Vipin Nair of Music Aloud gave 9 out of 10 stating Trivedi delivers "yet another massive, esoteric soundtrack, this time (mostly) within the confines of jazz music". Karthik Srinivasan of Milliblog wrote "Bombay Velvet eschews Bollywood-style for a more international jazz flavor and comes out as Amit Trivedi’s phenomenal labor of love". Joginder Tuteja of Bollywood Hungama rated the album 2.5 stars stating "The music of Bombay Velvet is pretty much on the expected lines, which means it doesn't really follow Bollywood norms and instead treads a path of its own. While this doesn't necessarily mean that there is a plethora of chartbusters in the offering, the songs seem good enough to fit into the storytelling of the film." Prateek Sur of Bollywood Life gave two stars, calling the music as a "mixed bag" and said that "the music seems more jazzy than giving you that nostalgic feel".

=== Post-release ===
Bombay Velvet's soundtrack did not fare well commercially. This was probably due to the unconventional nature of the compositions and to the fact that the film itself was a box office disappointment. Trivedi eventually felt "heartbroken" as the music did not get its deserved due credit, saying that "People, who understand jazz have taken the music really well. But the ones who did not understand, the music went above their heads. If the film had worked it would've changed the course of jazz scene in the country." He also criticized the producers for not promoting the film's music as they felt it "too jazzy". He still regarded it as one of his personal favourites. Trivedi was nominated for Best Original Music at the 10th Asian Film Awards, the only award he was nominated for the film.

However, the soundtrack featured in several year-ender lists by critics.

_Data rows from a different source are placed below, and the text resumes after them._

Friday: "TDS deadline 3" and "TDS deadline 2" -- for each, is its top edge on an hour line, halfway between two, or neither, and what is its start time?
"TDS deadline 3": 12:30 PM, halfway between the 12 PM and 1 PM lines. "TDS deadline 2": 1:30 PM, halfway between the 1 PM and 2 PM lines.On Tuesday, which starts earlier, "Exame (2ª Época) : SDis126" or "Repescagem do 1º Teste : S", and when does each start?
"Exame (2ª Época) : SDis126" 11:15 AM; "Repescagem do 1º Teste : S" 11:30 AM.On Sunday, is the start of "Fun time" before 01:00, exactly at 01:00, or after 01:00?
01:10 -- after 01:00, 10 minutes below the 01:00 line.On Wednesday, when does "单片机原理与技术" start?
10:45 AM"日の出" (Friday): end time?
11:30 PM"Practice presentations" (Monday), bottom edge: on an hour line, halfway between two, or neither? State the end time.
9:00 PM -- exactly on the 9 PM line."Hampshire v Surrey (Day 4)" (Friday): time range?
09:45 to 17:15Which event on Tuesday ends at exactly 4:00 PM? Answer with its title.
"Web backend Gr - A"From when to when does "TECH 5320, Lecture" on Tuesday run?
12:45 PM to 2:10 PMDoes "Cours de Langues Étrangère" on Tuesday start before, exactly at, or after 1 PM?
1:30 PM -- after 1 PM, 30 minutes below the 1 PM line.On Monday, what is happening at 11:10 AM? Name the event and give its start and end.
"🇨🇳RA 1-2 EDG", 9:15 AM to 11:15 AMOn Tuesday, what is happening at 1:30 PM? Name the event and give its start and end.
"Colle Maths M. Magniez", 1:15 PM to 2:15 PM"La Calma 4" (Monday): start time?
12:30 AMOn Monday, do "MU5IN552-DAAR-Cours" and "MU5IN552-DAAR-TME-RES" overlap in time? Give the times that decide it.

Karthik Srinivasan's article for The Hindu listed "Mohabbat Buri Bimari" as one of the top five Hindi songs of 2015. He also called the album as "the top Hindi film soundtrack" in his music review round-up for Milliblog, commenting "The variety of tunes recreating the Bombay of yore, demonstrated aptly the kind of ambition Amit set for himself, and he got some phenomenal singers to deliver." Bradley Fernandes of Filmfare ranked "Mohabbat Buri Bimari" in the fifth position as the best Hindi film songs of that year. "Fifi" was listed among NDTV's "Top 10 Bollywood Songs of 2015".

Bombay Velvet's soundtrack was featured in decade-end lists, which includes Devesh Sharma's article for Filmfare, published on World Music Day (21 June 2021), Akshay Manwani's review for Firstpost, Sankhayan Ghosh's review for Film Companion, and Vipin Nair's list for The Hindu. Tatsam Mukherjee's article for Huffington Post about "The Top 20 Bollywood Albums Since 2000" listed the album at number 14. On Vipin Nair's list of "Top 100 Bollywood Albums" for Film Companion, Bombay Velvet was ranked at number 91. It was also regarded at one of Trivedi's best albums.